Да, разве один Иван? Сам государь-батюшка, поддавшись магнетизму невестки, слез с трона и зашагал по ступенькам вниз, где бояре да боярыни, словно лебеди да лебедушки, норовили водить хоровод.
— Аль не признал меня, Иван-царевич? — спросила Василиса очарованного супружника.
— Ты жена моя, Василиса Прек… Прек… Прем…мудрая, — медленно проговорил Иван сахарными устами.
— Это правильно. А что лицо такое кислое? — молвила она спокойно, но так сверкнула бесовскими зелёными глазищами, что молодому супругу и вовсе стало не по себе.
— Бог с тобой, Василисушка! Может, брага крепка, нездоровится… Наверное, съел что-нибудь… Отпустила бы ты меня до дому.
— Что ж, с ним и ступай себе, утро вечера мудренее, — сказала Василиса и колдовски улыбнулась на прощанье.
А прощанье было недолгим. Припав к холодной, как снег, ладони, Ванька вскочил и, откланявшись родителю, скоренько двинулся к выходу. Жена проводила его внимательным взглядом, но больше ничего не сказала.
У высокого красного крыльца висела вместительная ступа. Миловидная старушка, тоже рыжая, как и сама Василиса, отставив помело, лихо лузгала семечки, облокотившись на перила. Заслышав, как хлопнули дверцы, старуха повела носом в сторону Ивана.
— Эх, молодёжь… — прошамкала она.
— Домой, мать…! Домой…
— А Василиса что? — спросила бабка царевича.
— Она ещё погуляет мать, погуляет напоследок, — ответил Иван.
— Дык, чаго встал, как пень? Полезай! — пригласила яга и взялась за помело.
Кони во дворе жалобно заржали, когда, описав хитрый полукруг, едва не задев маковки, ступа плавно взмыла вверх и оглушила окрестности мерным гулом.
Иван всё никак не мог привыкнуть к тёщиной безлошадной «коробчонке», и потому, когда ступа стала набирать скорость сажень за саженью, у него чуть ли не до самого горла подпрыгнул желудок, а перед глазами поплыли разноцветные круги.
— Ты полегше, мать… мать…
— Ась? — не поняла яга.
— Она ещё и глухая к тому же, — подумал Иван. — Ладно, чёртова семейка! Вы хитры, да и я всё ж царевич, а не дурак.
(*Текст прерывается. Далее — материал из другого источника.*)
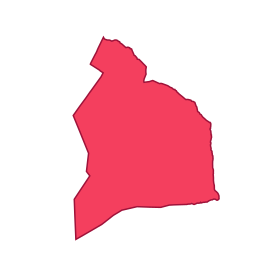 outline of San Andrés Huaxpaltepec, Oaxaca, Mexico, rotated 74°
{"feature_id": "50627088B11126229802740", "entity_name": "San Andrés Huaxpaltepec", "entity_type": "district", "adm_level": 2, "iso_a3": "MEX", "parent_name": "Mexico", "parent_adm1": "Oaxaca", "projection": "equal_earth", "projection_center": [-97.916, 16.341], "detail": "fine", "context": "isolated", "style": "filled", "palette": "rose", "viewbox_px": 256, "rotation_deg": 74, "n_neighbors": 0, "source": "geoboundaries", "source_scale": "gbopen_adm2", "svg_char_len": 2888}
<svg xmlns="http://www.w3.org/2000/svg" viewBox="0 0 256 256"><g transform="rotate(74 128 128)"><path d="M221.2,60.0L219.4,59.6L218.5,59.3L217.8,59.3L216.0,59.5L215.3,59.7L213.6,60.6L212.0,61.7L211.0,61.8L210.4,61.8L209.8,61.6L207.1,60.9L205.1,60.8L204.2,60.7L201.9,60.3L199.5,59.6L197.2,59.1L196.4,59.0L195.7,58.7L195.2,58.4L194.9,58.4L191.9,57.5L190.6,57.5L189.9,57.6L189.3,57.5L189.2,57.5L188.5,57.3L187.0,56.9L186.9,56.9L185.5,56.5L184.2,56.1L182.7,55.6L182.4,55.3L181.9,55.1L181.0,54.8L180.9,54.7L180.2,54.7L179.6,54.4L178.4,54.2L178.4,54.3L178.0,54.4L176.9,54.3L175.1,54.0L174.7,54.1L174.3,53.9L173.5,53.7L173.2,53.8L171.9,54.3L170.9,53.9L170.2,53.7L169.3,53.7L169.1,53.7L168.6,53.7L168.4,53.6L168.0,53.5L167.0,53.5L166.7,53.1L165.9,52.7L165.3,52.5L165.2,52.4L164.5,52.7L164.4,52.7L164.0,52.5L163.2,52.2L162.5,51.7L162.3,51.5L161.4,51.1L160.5,50.6L159.9,50.2L159.6,50.1L158.3,50.1L157.8,49.7L157.0,50.0L156.8,49.9L156.5,49.8L155.8,49.6L155.3,49.6L154.0,49.3L153.9,49.3L153.2,49.3L151.6,49.5L151.2,49.1L151.1,48.8L150.9,48.8L149.6,48.2L148.9,47.9L148.4,47.8L147.8,47.5L147.2,47.4L146.9,47.3L146.6,47.4L146.2,47.2L146.0,47.3L145.6,47.5L145.4,47.5L145.4,47.8L143.2,49.7L142.3,50.5L140.1,51.8L138.3,53.0L137.4,53.4L136.8,53.6L135.4,54.0L134.2,55.1L132.9,55.2L131.3,56.5L126.7,56.1L125.7,56.5L121.8,56.7L120.4,58.1L119.8,59.5L118.6,59.9L117.1,62.5L116.5,64.7L113.3,66.8L109.6,69.4L107.6,70.5L106.7,71.1L105.5,71.3L104.9,72.1L103.9,72.3L103.4,73.6L102.4,74.2L101.4,74.9L100.6,76.1L98.3,78.1L94.8,82.9L94.2,84.0L94.0,85.5L89.2,91.1L89.2,92.9L89.3,94.7L88.5,100.0L87.1,99.9L85.2,98.9L81.2,95.8L79.3,95.5L76.9,94.8L74.3,93.6L72.4,94.5L70.6,95.5L68.1,96.8L65.1,98.5L64.4,100.1L63.0,100.1L60.6,101.2L59.7,102.1L58.1,102.2L55.4,102.6L53.0,102.8L52.3,104.1L51.4,104.2L50.3,105.8L50.1,107.9L45.8,110.6L43.9,112.2L42.7,112.3L42.1,113.4L41.1,113.8L40.2,115.1L39.8,116.3L40.0,118.6L40.0,119.7L38.5,121.3L37.6,123.9L36.0,126.1L34.0,126.6L42.7,134.4L44.7,136.1L45.3,136.5L47.0,138.0L47.9,138.9L48.4,139.4L51.6,142.4L51.9,142.7L55.7,146.2L56.0,146.4L56.4,146.6L58.3,144.9L64.7,139.3L65.4,139.0L68.1,136.7L71.4,139.8L71.7,140.2L76.9,146.8L82.5,153.9L82.5,154.0L87.7,160.4L90.0,163.4L93.6,168.1L95.6,170.6L100.9,177.2L118.0,175.3L140.9,172.9L141.3,172.8L158.3,179.9L163.5,177.9L181.7,199.3L199.2,203.6L220.7,208.8L217.8,197.0L213.4,179.7L207.9,166.2L205.3,156.6L206.1,141.0L209.9,129.3L213.3,118.4L213.5,109.5L214.5,105.1L217.7,92.4L217.7,91.9L217.7,91.3L218.2,89.2L218.2,88.1L218.1,87.7L218.8,86.6L219.4,86.1L219.7,85.3L219.5,83.4L219.3,82.4L219.5,81.3L219.8,80.7L219.9,79.3L219.6,79.0L219.4,78.7L219.6,78.5L220.2,78.3L220.2,77.8L220.2,76.1L220.4,75.3L220.5,75.1L220.6,73.8L220.8,73.1L221.0,72.3L220.3,70.3L220.0,67.9L220.3,66.6L220.2,66.3L220.0,65.9L220.0,65.3L220.3,64.2L220.9,63.3L221.2,63.2L221.9,62.5L222.0,62.1L222.0,61.5L221.2,60.0Z" fill="#f43f5e" stroke="#9f1239" stroke-width="1.5"/></g></svg>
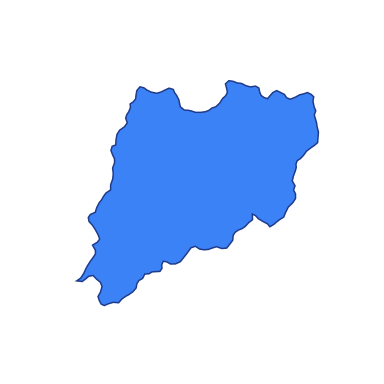 Santa Margarida, Minas Gerais, Brazil, rotated 27°
{"feature_id": "56859067B76164220715303", "entity_name": "Santa Margarida", "entity_type": "district", "adm_level": 2, "iso_a3": "BRA", "parent_name": "Brazil", "parent_adm1": "Minas Gerais", "projection": "orthographic", "projection_center": [-42.268, -20.439], "detail": "fine", "context": "isolated", "style": "filled", "palette": "blue", "viewbox_px": 384, "rotation_deg": 27, "n_neighbors": 0, "source": "geoboundaries", "source_scale": "gbopen_adm2", "svg_char_len": 2468}
<svg xmlns="http://www.w3.org/2000/svg" viewBox="0 0 384 384"><g transform="rotate(27 192 192)"><path d="M176.9,324.0L178.1,319.1L180.2,315.1L182.2,312.3L184.7,307.5L185.8,302.8L184.5,298.7L184.9,294.9L187.2,291.5L187.2,286.5L190.8,284.4L192.7,281.3L195.9,279.4L199.5,277.3L199.9,273.7L198.0,270.5L197.9,266.7L201.2,265.7L205.5,265.9L209.9,263.6L213.2,259.5L214.4,253.8L215.3,249.3L216.4,242.2L219.7,238.8L224.6,239.4L229.0,238.0L232.7,235.7L235.5,232.7L238.7,229.6L244.3,228.8L248.4,226.2L249.5,220.5L250.2,216.5L248.4,212.0L248.7,208.4L250.7,204.7L253.2,202.0L255.0,198.7L256.4,193.7L258.5,189.2L255.8,184.3L259.3,184.2L263.3,185.7L268.7,186.1L273.8,186.1L277.2,187.6L279.7,183.5L281.0,180.2L282.7,176.7L285.1,172.7L284.7,168.5L284.6,161.9L286.7,155.6L287.2,150.8L285.1,146.7L281.6,144.1L281.0,139.7L276.3,136.6L275.1,131.7L274.5,126.5L273.8,122.9L272.0,120.0L271.5,116.4L273.5,112.9L274.7,108.8L275.5,103.6L278.0,98.4L279.9,95.0L281.5,91.0L279.4,85.9L277.4,81.1L273.7,76.9L271.5,73.7L268.6,70.6L266.0,67.9L265.4,63.5L261.9,60.4L258.5,56.1L257.2,51.9L253.6,50.9L249.7,51.0L247.0,53.8L243.8,56.5L240.9,60.8L237.3,64.8L233.4,65.0L230.0,63.1L225.7,63.1L221.4,63.2L218.9,66.6L217.8,70.7L216.9,74.6L213.2,75.1L209.8,74.6L207.0,72.3L204.4,69.0L200.6,68.8L196.2,71.9L191.7,72.8L186.7,72.8L183.1,74.2L178.1,74.8L174.3,76.1L172.7,80.5L176.1,84.3L178.3,87.3L178.3,91.0L176.8,94.8L176.3,100.3L174.5,105.3L171.6,108.2L170.0,111.6L167.4,114.5L163.7,117.0L158.8,119.5L154.6,120.1L151.2,121.0L148.0,122.5L142.8,121.3L138.6,116.0L134.4,112.9L131.4,111.4L128.7,109.1L124.4,109.9L121.3,113.9L119.0,117.0L115.8,120.0L110.0,121.6L105.4,121.6L101.9,121.0L97.9,121.9L96.8,126.7L98.0,130.7L99.5,134.6L98.8,138.2L96.9,141.6L98.8,144.7L99.2,149.0L98.8,152.9L99.4,156.3L102.9,159.7L102.2,164.6L99.5,169.6L99.0,174.7L100.6,180.0L102.7,184.7L100.1,187.5L100.9,191.8L104.7,195.2L107.8,197.5L109.7,201.0L110.4,206.7L113.5,211.4L115.5,216.5L116.2,222.4L118.5,227.1L115.8,232.0L115.1,236.3L115.0,239.9L114.2,243.6L114.2,249.1L115.0,254.0L111.6,258.2L111.2,261.9L113.7,265.1L118.0,266.6L122.8,269.3L127.7,272.7L131.1,275.8L130.5,279.6L127.5,284.5L132.3,287.7L134.1,290.9L133.7,294.5L132.9,299.6L132.3,305.6L132.3,309.2L132.5,313.4L131.9,319.3L129.6,323.5L134.8,321.6L136.9,317.3L138.2,314.0L141.8,311.3L146.6,313.0L151.3,314.0L154.7,317.0L155.9,322.6L155.7,327.8L158.9,331.0L162.0,333.1L165.4,333.0L168.3,329.5L172.0,326.0L176.9,324.0Z" fill="#3b82f6" stroke="#1e3a8a" stroke-width="1.5"/></g></svg>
Вожатая снова заходила крючковатым носом и, вдруг, грязно ругнувшись, рывком послала ступу вбок.
— Куда прёшь, козел трёхголовый!? — крикнула она, но Иван был так погружён в себя, что проморгал опасность, и усмотрел разве длинный змеиный хвост, серебристым ручейком прошмыгнувший мимо них.
— Правильно, — подтвердила яга. — Шкуру поменял, хвостатый, — не иначе, — услыхал он.
— Оп! — изумился Иван и стал думать осторожнее, как того и требовал хитрый план.
Про то он не раз читал в старых книжках. Прежде, ну, в древности этой, букам не положено было врать. Раз прописано пером — значит, прописано, и не вырубить топором, не переиначить.
Сорвав кафтан и рубаху с потного от возбуждения тела, он принялся за поиски…
Шкурка нашлась сразу. Иван понюхал её — знакомо пахло тиной и болотом. Так и есть!
Чем премудрее жена — тем неряшливей.
Уронив второпях тяжёлую заслонку на ногу, Иван выругался. Но просветленный и довольный своей идеей, приплясывая на одной, уцелевшей ступне, он таки развёл огонь. Дрова весело потрескивали.
Потом Иван скомкал лягушачью кожу и швырнул её в это самое пламя, предвкушая исход. Вот она, свобода!
— Так-так, опыты, значит, ставим! — услыхал Иван за спиной насмешливый голос своей «ненаглядной».
— Сейчас! Сейчас! — повторил царевич, весь дрожа, и шевельнул раскаленные угли кочергой.